That’s where the advantage of language immersion comes in. If you’re living in an Italian-speaking country, suddenly everything you do becomes a big Italian adventure. Checking into a hotel? You’ll need to know how to answer autobiographical questions. Want to buy some bread? Suddenly the Italian words for numbers are useful and relevant. Trying to invite a new friend to join you for dinner this weekend? Thank heavens you know the future tense and the days of the week!
While language immersion intuitively makes sense as a language-learning strategy (you’ll get to practice a lot – like all the time– and you won’t be able to hide from the verb tenses or vocabulary that scare you), there is also a strong brain-based argument to be made in favor of learning through immersion. If wandering around a country that speaks a language you’re not fluent in doesn’t quite suit your fancy, you can also study through an accredited school (like EF’s study abroad programs) or head out with a supportive group on one of Melissa’s tours to Venice, la Basilicata and Puglia.
Recently, researchers trained people to learn a simple, made-up language that was carefully designed to function like a real language. Some participants learned this language through classroom-style instruction, while others learned it through immersion. Then, they measured electrical currents in the brain while participants responded to sentences, some of which contained errors. The researchers compared these patterns of activation to those found when people perform this task in their native language. While both groups showed more native-like currents as they learned the language, the people who had learned through immersion processed the language more like a native speaker than the other group. Immersion, then, might be better for developing an intuitive sense of a new language – which is going to help you speak it much better than remembering a string of rules would.
There’s more: if you’re in Italy, speaking Italian can help you feel more connected to the people around you. You’ve probably got lots of friends at home, and meeting other travelers is great, but it’s also wonderful to feel connected to other speakers of your new language. Studies in social psychology have shown that people like people who are similar to them, and it doesn’t really matter what that similarity is. In computer game playing, research shows that game participants tend to be more generous towards another player when they feel they have something in common— even if that’s just sharing a birthday. This suggests that “having something in common” is a major way to feel like you’re on the same “team” as someone else – and “having things in common” with fellow Italian speakers is a lot easier if you can actually spend time with them and immerse yourself in Italian culture. If you’d like to get the warm fuzzies and a new sense of community from your Italian studies, you’re probably not going to get them from Rosetta Stone (unless maybe you can convince yourself that you have the same birthday).
There’s one final reason to study Italian in Italy, and it’s the most obvious: Italy. If you’re interested in learning Italian, it’s probably because you already feel a connection to the food, culture, or literature – or maybe your family’s own heritage. Someone who uses an English guidebook and rushes from the Tower of Pisa to Pompeii and eats exclusively in English-friendly restaurants, won’t really experience the true Italy. In the same vein someone, who struggles through La Republicca and Italian language tapes on the morning train ride, surrounded by the English-speaking commuters, won’t really experience a true language learning experience. In the latter case, the effort is admirable, but nothing can compare to exploring a language through culture and culture through a language.

+-------+

**Directions**
(1) Answer these questions from the article on language immersion:
(a) How were the two groups of participants in the made-up-language study taught?
(b) What shared trait does the computer game research give as enough to make players more generous?
(c) Which three destinations are named for Melissa's tours?
(2) Reproduce the part of the article on language immersion starting with "That’s where the" and going on through "of the week!".

+-------+

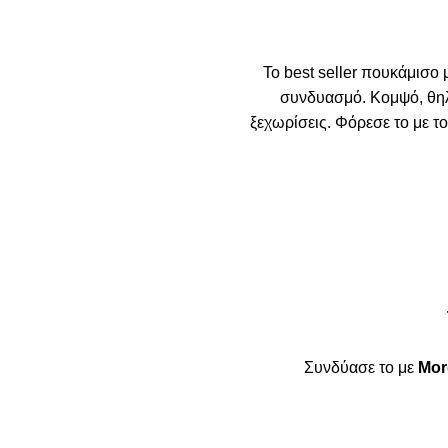
To best seller πουκάμισο 
συνδυασμό. Κομψό, θηλυ
ξεχωρίσεις. Φόρεσε το με τ
Συνδύασε το με
Mor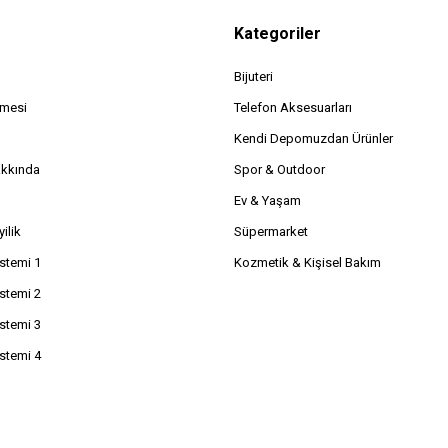
Kategoriler
Bijuteri
şmesi
Telefon Aksesuarları
Kendi Depomuzdan Ürünler
akkında
Spor & Outdoor
Ev & Yaşam
ilik
Süpermarket
istemi 1
Kozmetik & Kişisel Bakım
istemi 2
istemi 3
istemi 4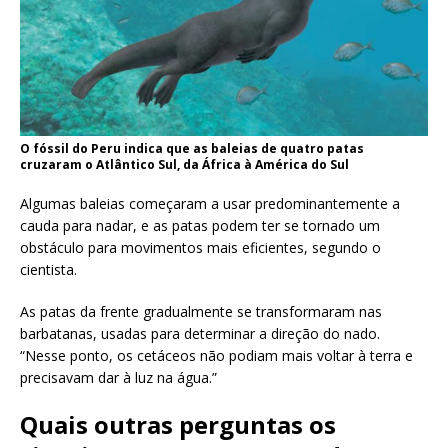
O fóssil do Peru indica que as baleias de quatro patas
cruzaram o Atlântico Sul, da África à América do Sul
Algumas baleias começaram a usar predominantemente a
cauda para nadar, e as patas podem ter se tornado um
obstáculo para movimentos mais eficientes, segundo o
cientista.
As patas da frente gradualmente se transformaram nas
barbatanas, usadas para determinar a direção do nado.
“Nesse ponto, os cetáceos não podiam mais voltar à terra e
precisavam dar à luz na água.”
Quais outras perguntas os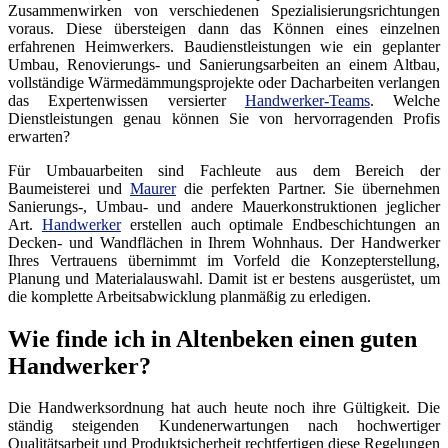
Zusammenwirken von verschiedenen Spezialisierungsrichtungen
voraus. Diese übersteigen dann das Können eines einzelnen
erfahrenen Heimwerkers. Baudienstleistungen wie ein geplanter
Umbau, Renovierungs- und Sanierungsarbeiten an einem Altbau,
vollständige Wärmedämmungsprojekte oder Dacharbeiten verlangen
das Expertenwissen versierter
Handwerker-Teams
. Welche
Dienstleistungen genau können Sie von hervorragenden Profis
erwarten?
Für Umbauarbeiten sind Fachleute aus dem Bereich der
Baumeisterei und
Maurer
die perfekten Partner. Sie übernehmen
Sanierungs-, Umbau- und andere Mauerkonstruktionen jeglicher
Art.
Handwerker
erstellen auch optimale Endbeschichtungen an
Decken- und Wandflächen in Ihrem Wohnhaus. Der Handwerker
Ihres Vertrauens übernimmt im Vorfeld die Konzepterstellung,
Planung und Materialauswahl. Damit ist er bestens ausgerüstet, um
die komplette Arbeitsabwicklung planmäßig zu erledigen.
Wie finde ich in Altenbeken einen guten
Handwerker?
Die Handwerksordnung hat auch heute noch ihre Gültigkeit. Die
ständig steigenden Kundenerwartungen nach hochwertiger
Qualitätsarbeit und Produktsicherheit rechtfertigen diese Regelungen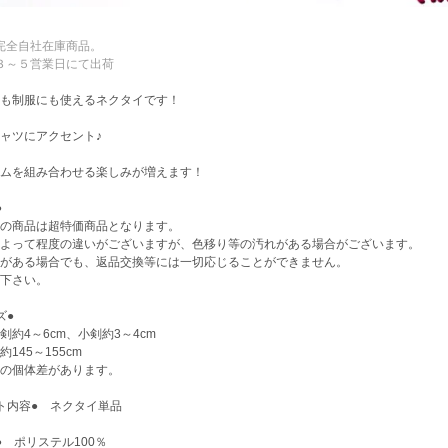
完全自社在庫商品。
３～５営業日にて出荷
も制服にも使えるネクタイです！
ャツにアクセント♪
ムを組み合わせる楽しみが増えます！
●
の商品は超特価商品となります。
よって程度の違いがございますが、色移り等の汚れがある場合がございます。
がある場合でも、返品交換等には一切応じることができません。
下さい。
ズ●
剣約4～6cm、小剣約3～4cm
約145～155cm
の個体差があります。
ト内容● ネクタイ単品
● ポリステル100％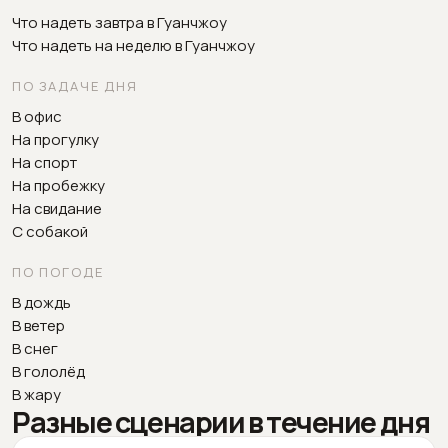
Что надеть завтра в Гуанчжоу
Что надеть на неделю в Гуанчжоу
ПО ЗАДАЧЕ ДНЯ
В офис
На прогулку
На спорт
На пробежку
На свидание
С собакой
ПО ПОГОДЕ
В дождь
В ветер
В снег
В гололёд
В жару
Разные сценарии в течение дня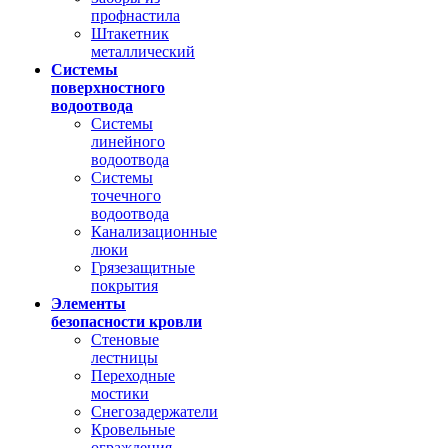
профнастила
Штакетник
металлический
Системы
поверхностного
водоотвода
Системы
линейного
водоотвода
Системы
точечного
водоотвода
Канализационные
люки
Грязезащитные
покрытия
Элементы
безопасности кровли
Стеновые
лестницы
Переходные
мостики
Снегозадержатели
Кровельные
ограждения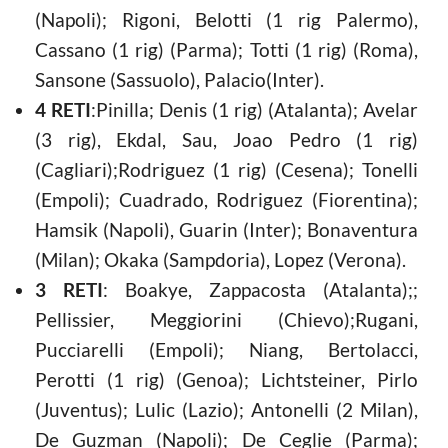
(Napoli); Rigoni, Belotti (1 rig Palermo),
Cassano (1 rig) (Parma); Totti (1 rig) (Roma),
Sansone (Sassuolo), Palacio(Inter).
4 RETI
:Pinilla; Denis (1 rig) (Atalanta); Avelar
(3 rig), Ekdal, Sau, Joao Pedro (1 rig)
(Cagliari);Rodriguez (1 rig) (Cesena); Tonelli
(Empoli); Cuadrado, Rodriguez (Fiorentina);
Hamsik (Napoli), Guarin (Inter); Bonaventura
(Milan); Okaka (Sampdoria), Lopez (Verona).
3 RETI
: Boakye, Zappacosta (Atalanta);;
Pellissier, Meggiorini (Chievo);Rugani,
Pucciarelli (Empoli); Niang, Bertolacci,
Perotti (1 rig) (Genoa); Lichtsteiner, Pirlo
(Juventus); Lulic (Lazio); Antonelli (2 Milan),
De Guzman (Napoli); De Ceglie (Parma);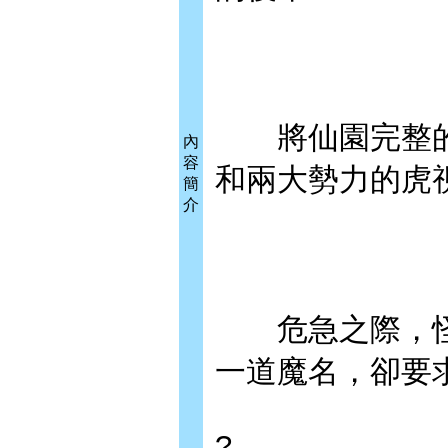
將仙園完整的
內
容
和兩大勢力的虎
簡
介
危急之際，怪
一道魔名，卻要
?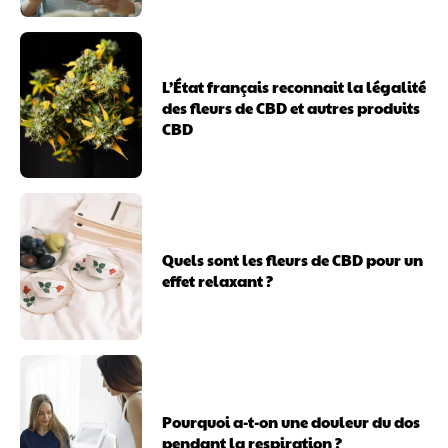
L’État français reconnait la légalité
des fleurs de CBD et autres produits
CBD
Quels sont les fleurs de CBD pour un
effet relaxant ?
Pourquoi a-t-on une douleur du dos
pendant la respiration ?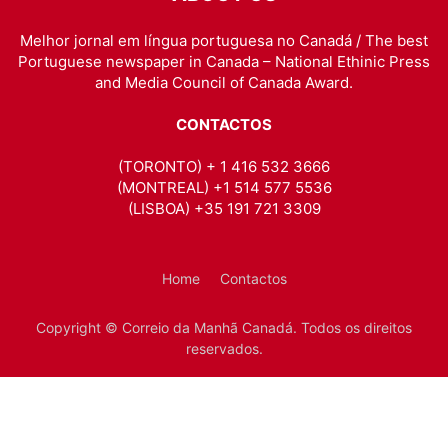
Melhor jornal em língua portuguesa no Canadá / The best
Portuguese newspaper in Canada – National Ethinic Press
and Media Council of Canada Award.
CONTACTOS
(TORONTO) + 1 416 532 3666
(MONTREAL) +1 514 577 5536
(LISBOA) +35 191 721 3309
Home
Contactos
Copyright © Correio da Manhã Canadá. Todos os direitos
reservados.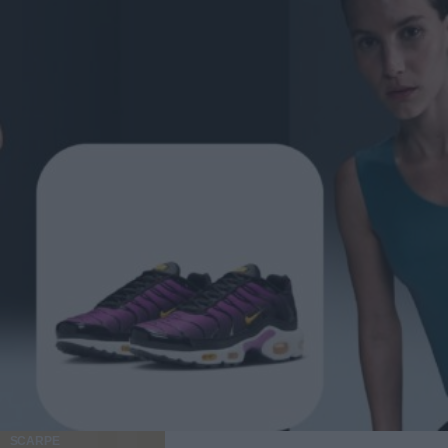
SCARPE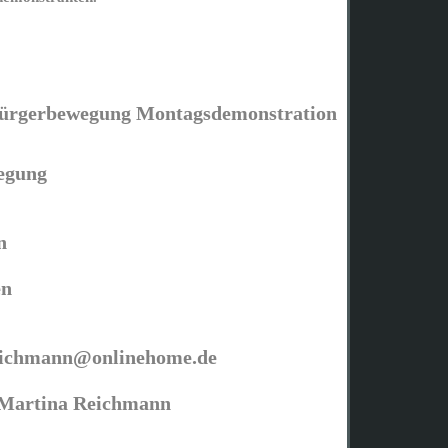
Bürgerbewegung Montagsdemonstration
wegung
nn
en
eichmann@onlinehome.de
 Martina Reichmann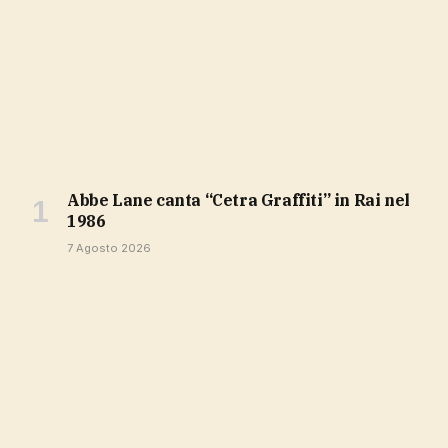
Abbe Lane canta “Cetra Graffiti” in Rai nel
1986
7 Agosto 2026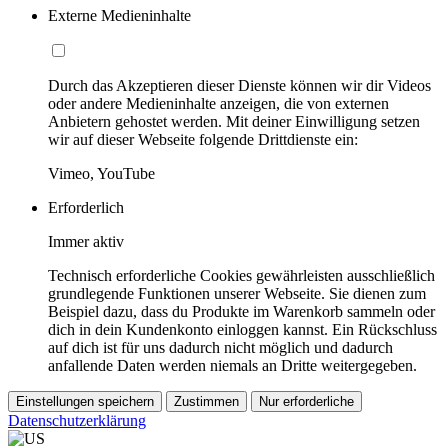
Externe Medieninhalte
Durch das Akzeptieren dieser Dienste können wir dir Videos
oder andere Medieninhalte anzeigen, die von externen
Anbietern gehostet werden. Mit deiner Einwilligung setzen
wir auf dieser Webseite folgende Drittdienste ein:
Vimeo, YouTube
Erforderlich
Immer aktiv
Technisch erforderliche Cookies gewährleisten ausschließlich
grundlegende Funktionen unserer Webseite. Sie dienen zum
Beispiel dazu, dass du Produkte im Warenkorb sammeln oder
dich in dein Kundenkonto einloggen kannst. Ein Rückschluss
auf dich ist für uns dadurch nicht möglich und dadurch
anfallende Daten werden niemals an Dritte weitergegeben.
Einstellungen speichern
Zustimmen
Nur erforderliche
Datenschutzerklärung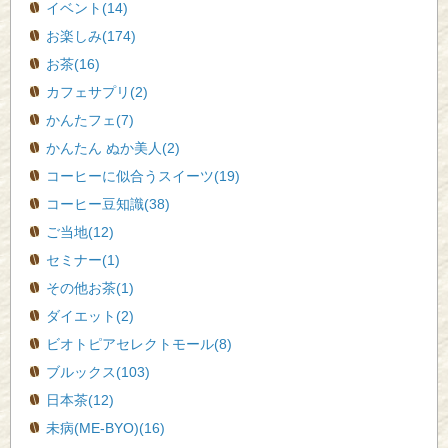
イベント(14)
お楽しみ(174)
お茶(16)
カフェサプリ(2)
かんたフェ(7)
かんたん ぬか美人(2)
コーヒーに似合うスイーツ(19)
コーヒー豆知識(38)
ご当地(12)
セミナー(1)
その他お茶(1)
ダイエット(2)
ビオトピアセレクトモール(8)
ブルックス(103)
日本茶(12)
未病(ME-BYO)(16)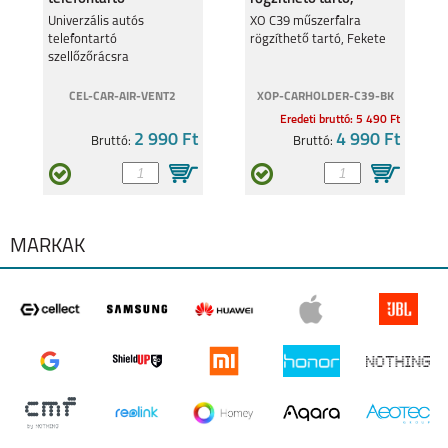
szellőzőrácsra
Fekete
Univerzális autós
XO C39 műszerfalra
telefontartó
rögzíthető tartó, Fekete
szellőzőrácsra
CEL-CAR-AIR-VENT2
XOP-CARHOLDER-C39-BK
Eredeti bruttó: 5 490 Ft
2 990 Ft
4 990 Ft
Bruttó:
Bruttó:
MÁRKÁK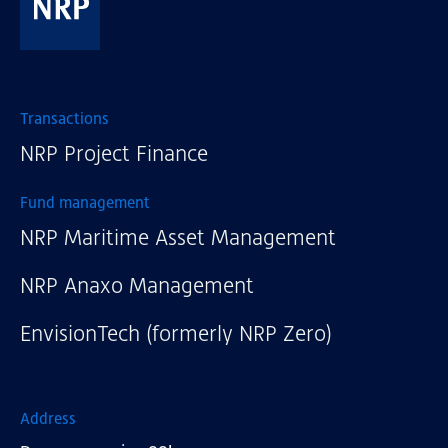
NRP
Transactions
NRP Project Finance
Fund management
NRP Maritime Asset Management
NRP Anaxo Management
EnvisionTech (formerly NRP Zero)
Address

+-------+

**Per-task answers**
(1)
(a) One group learned through classroom-style instruction, and the other learned through immersion.
(b) Sharing a birthday.
(c) Venice, la Basilicata and Puglia.

(2)
That’s where the advantage of language immersion comes in. If you’re living in an Italian-speaking country, suddenly everything you do becomes a big Italian adventure. Checking into a hotel? You’ll need to know how to answer autobiographical questions. Want to buy some bread? Suddenly the Italian words for numbers are useful and relevant. Trying to invite a new friend to join you for dinner this weekend? Thank heavens you know the future tense and the days of the week!